Lei è entrata in pista, e non ha dato ascolto nemmeno a sua madre.
«Mamma ha saputo dei dolori prima della gara, povera, immagino il suo cuoricino come batteva. Mi diceva “non stare all’interno perché con tante atlete ci possono essere cadute, puoi rimanere bloccata”. Però io ho giocato il mio gioco».
Cosa significa un’italiana argento nei 10 mila?
«Contare in una gara in cui il trono appartiene all’Africa. C’erano tre keniane, tre etiopi, le ugandesi, poi le rifugiate che hanno cittadinanza europea o americana.

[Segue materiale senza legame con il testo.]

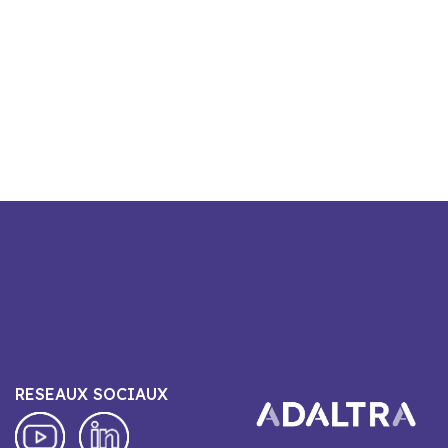
RESEAUX SOCIAUX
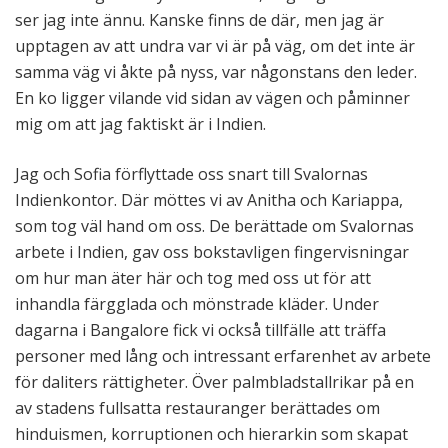
ser jag inte ännu. Kanske finns de där, men jag är
upptagen av att undra var vi är på väg, om det inte är
samma väg vi åkte på nyss, var någonstans den leder.
En ko ligger vilande vid sidan av vägen och påminner
mig om att jag faktiskt är i Indien.
Jag och Sofia förflyttade oss snart till Svalornas
Indienkontor. Där möttes vi av Anitha och Kariappa,
som tog väl hand om oss. De berättade om Svalornas
arbete i Indien, gav oss bokstavligen fingervisningar
om hur man äter här och tog med oss ut för att
inhandla färgglada och mönstrade kläder. Under
dagarna i Bangalore fick vi också tillfälle att träffa
personer med lång och intressant erfarenhet av arbete
för daliters rättigheter. Över palmbladstallrikar på en
av stadens fullsatta restauranger berättades om
hinduismen, korruptionen och hierarkin som skapat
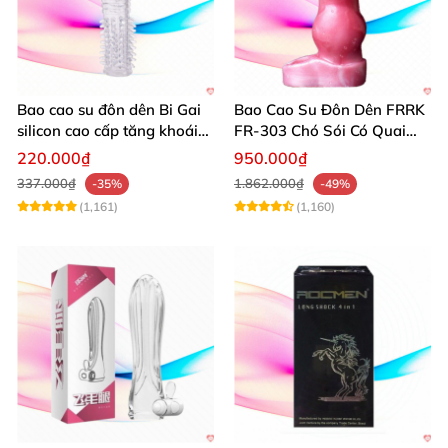
Bao cao su đôn dên Bi Gai
Bao Cao Su Đôn Dên FRRK
silicon cao cấp tăng khoái
FR-303 Chó Sói Có Quai
cảm
Đeo An Toàn
220.000₫
950.000₫
337.000₫
1.862.000₫
-35%
-49%
(1,161)
(1,160)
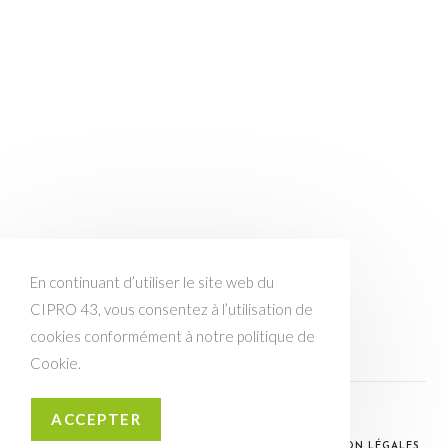
En continuant d’utiliser le site web du
CIPRO 43, vous consentez à l’utilisation de
cookies conformément à notre politique de
Cookie.
LINKEDIN
EMAIL
ACCEPTER
© CIPRO 43 / CRÉATION WEB :
FACIL -E- SITE
/
MENTION LÉGALES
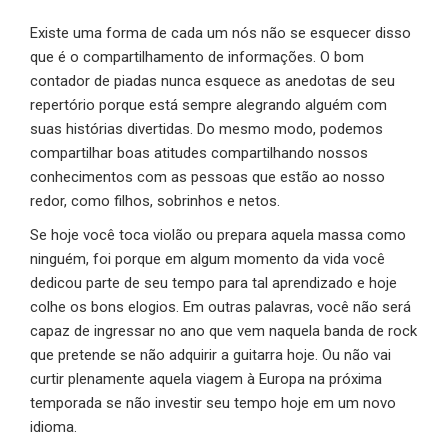
Existe uma forma de cada um nós não se esquecer disso
que é o compartilhamento de informações. O bom
contador de piadas nunca esquece as anedotas de seu
repertório porque está sempre alegrando alguém com
suas histórias divertidas. Do mesmo modo, podemos
compartilhar boas atitudes compartilhando nossos
conhecimentos com as pessoas que estão ao nosso
redor, como filhos, sobrinhos e netos.
Se hoje você toca violão ou prepara aquela massa como
ninguém, foi porque em algum momento da vida você
dedicou parte de seu tempo para tal aprendizado e hoje
colhe os bons elogios. Em outras palavras, você não será
capaz de ingressar no ano que vem naquela banda de rock
que pretende se não adquirir a guitarra hoje. Ou não vai
curtir plenamente aquela viagem à Europa na próxima
temporada se não investir seu tempo hoje em um novo
idioma.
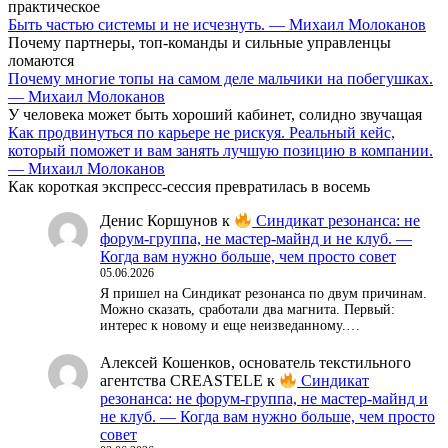
практическое
Быть частью системы и не исчезнуть. — Михаил Молоканов
Почему партнеры, топ-команды и сильные управленцы
ломаются
Почему многие топы на самом деле мальчики на побегушках.
— Михаил Молоканов
У человека может быть хороший кабинет, солидно звучащая
Как продвинуться по карьере не рискуя. Реальный кейс,
который поможет и вам занять лучшую позицию в компании.
— Михаил Молоканов
Как короткая экспресс-сессия превратилась в восемь
Денис Коршунов
к
Синдикат резонанса: не
форум-группа, не мастер-майнд и не клуб. —
Когда вам нужно больше, чем просто совет
05.06.2026
Я пришел на Синдикат резонанса по двум причинам.
Можно сказать, сработали два магнита. Первый:
интерес к новому и еще неизведанному.…
Алексей Кошенков, основатель текстильного
агентства CREASTELE
к
Синдикат
резонанса: не форум-группа, не мастер-майнд и
не клуб. — Когда вам нужно больше, чем просто
совет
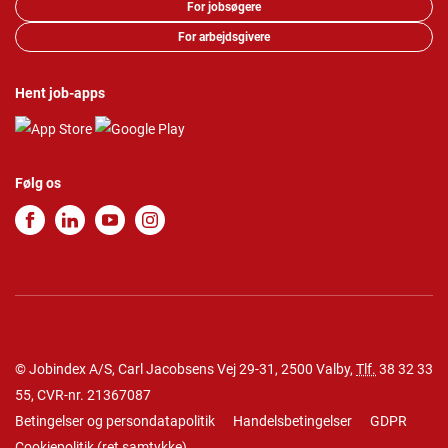
For jobsøgere
For arbejdsgivere
Hent job-apps
Følg os
© Jobindex A/S, Carl Jacobsens Vej 29-31, 2500 Valby,
Tlf.
38 32 33
55
, CVR-nr. 21367087
Betingelser og persondatapolitik
Handelsbetingelser
GDPR
Cookiepolitik
(
ret samtykke
)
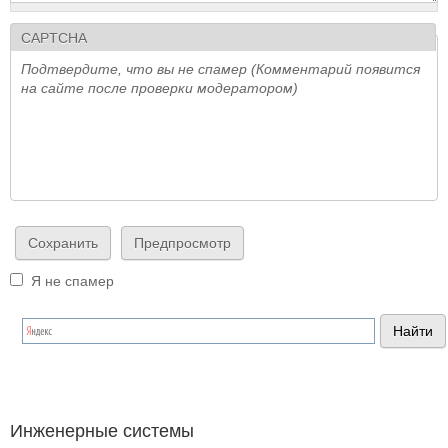
CAPTCHA
Подтвердите, что вы не спамер (Комментарий появится
на сайте после проверки модератором)
Я не спамер
Я спамер
Инженерные системы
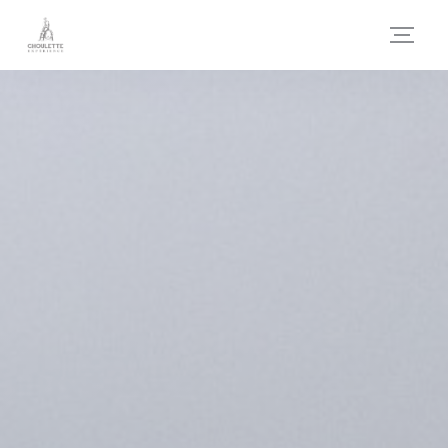
Painel de Gerenciamento de Cookies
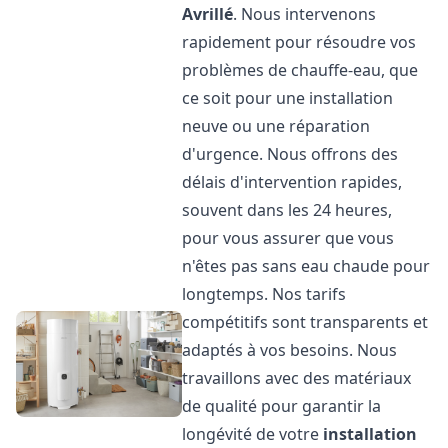
Avrillé
. Nous intervenons
rapidement pour résoudre vos
problèmes de chauffe-eau, que
ce soit pour une installation
neuve ou une réparation
d'urgence. Nous offrons des
délais d'intervention rapides,
souvent dans les 24 heures,
pour vous assurer que vous
n'êtes pas sans eau chaude pour
longtemps. Nos tarifs
compétitifs sont transparents et
adaptés à vos besoins. Nous
travaillons avec des matériaux
de qualité pour garantir la
longévité de votre
installation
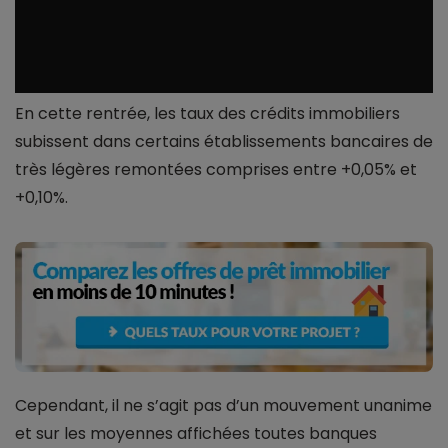
En cette rentrée, les taux des crédits immobiliers
subissent dans certains établissements bancaires de
très légères remontées comprises entre +0,05% et
+0,10%.
Cependant, il ne s’agit pas d’un mouvement unanime
et sur les moyennes affichées toutes banques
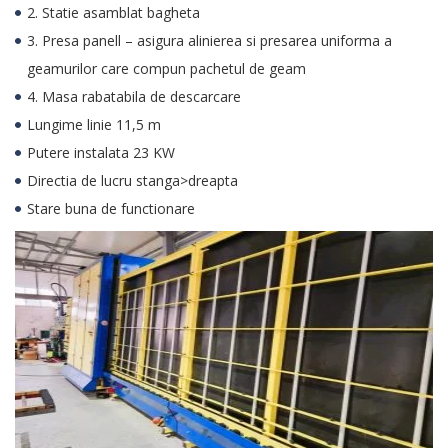
2. Statie asamblat bagheta
3. Presa panell – asigura alinierea si presarea uniforma a
geamurilor care compun pachetul de geam
4. Masa rabatabila de descarcare
Lungime linie 11,5 m
Putere instalata 23 KW
Directia de lucru stanga>dreapta
Stare buna de functionare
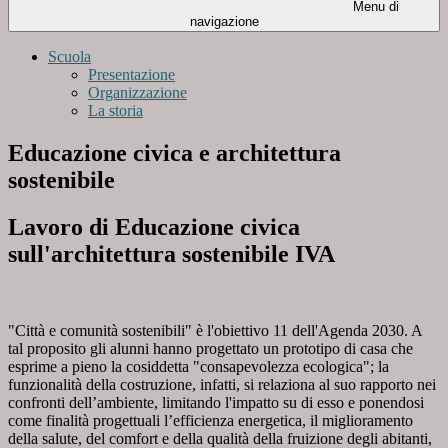
Menu di
navigazione
Scuola
Presentazione
Organizzazione
La storia
Educazione civica e architettura
sostenibile
Lavoro di Educazione civica
sull'architettura sostenibile IVA
"Città e comunità sostenibili" è l'obiettivo 11 dell'Agenda 2030. A
tal proposito gli alunni hanno progettato un prototipo di casa che
esprime a pieno la cosiddetta "consapevolezza ecologica"; la
funzionalità della costruzione, infatti, si relaziona al suo rapporto nei
confronti dell’ambiente, limitando l'impatto su di esso e ponendosi
come finalità progettuali l’efficienza energetica, il miglioramento
della salute, del comfort e della qualità della fruizione degli abitanti,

Parti già in svantaggio con le prime dieci posizioni occupate».
Non si è spaventata quando vedeva in tv le prime gare?
«Da piccolina ero seduta per terra mentre guardavo le Olimpiadi di Londra, vedevo tutte queste atlete africane, così leggere e veloci, ritrovarmi oggi in mezzo a loro mi fa una certa impressione».
Come si descrive?
«Molto metodica, prima delle gare dico: “A quest’ora si mangia, a questa si va dal fisio, si prende il bus”. Non un minuto prima, non uno dopo».
È iscritta a ingegneria edile, ha dato l’esame di architettura del legno: lo studio è un peso o un vantaggio preparando l’Olimpiade?
«Mi fa vivere con leggerezza. Nella mia vita non c’è solo l’atletica, mi dico che sono una 24enne come le altre, che studia, si impegna. Non pensare solo allo sport aiuta l’agonismo».
Jacobs negli States, Ceccon andrà in Australia: lei si allenerà sempre con suo papà che la segue in bici?
«Quando gli stranieri mi chiedono se voglio allenarmi con loro rispondo: “Il mio gruppo ce l’ho”. Ho mio papà e sto benissimo così».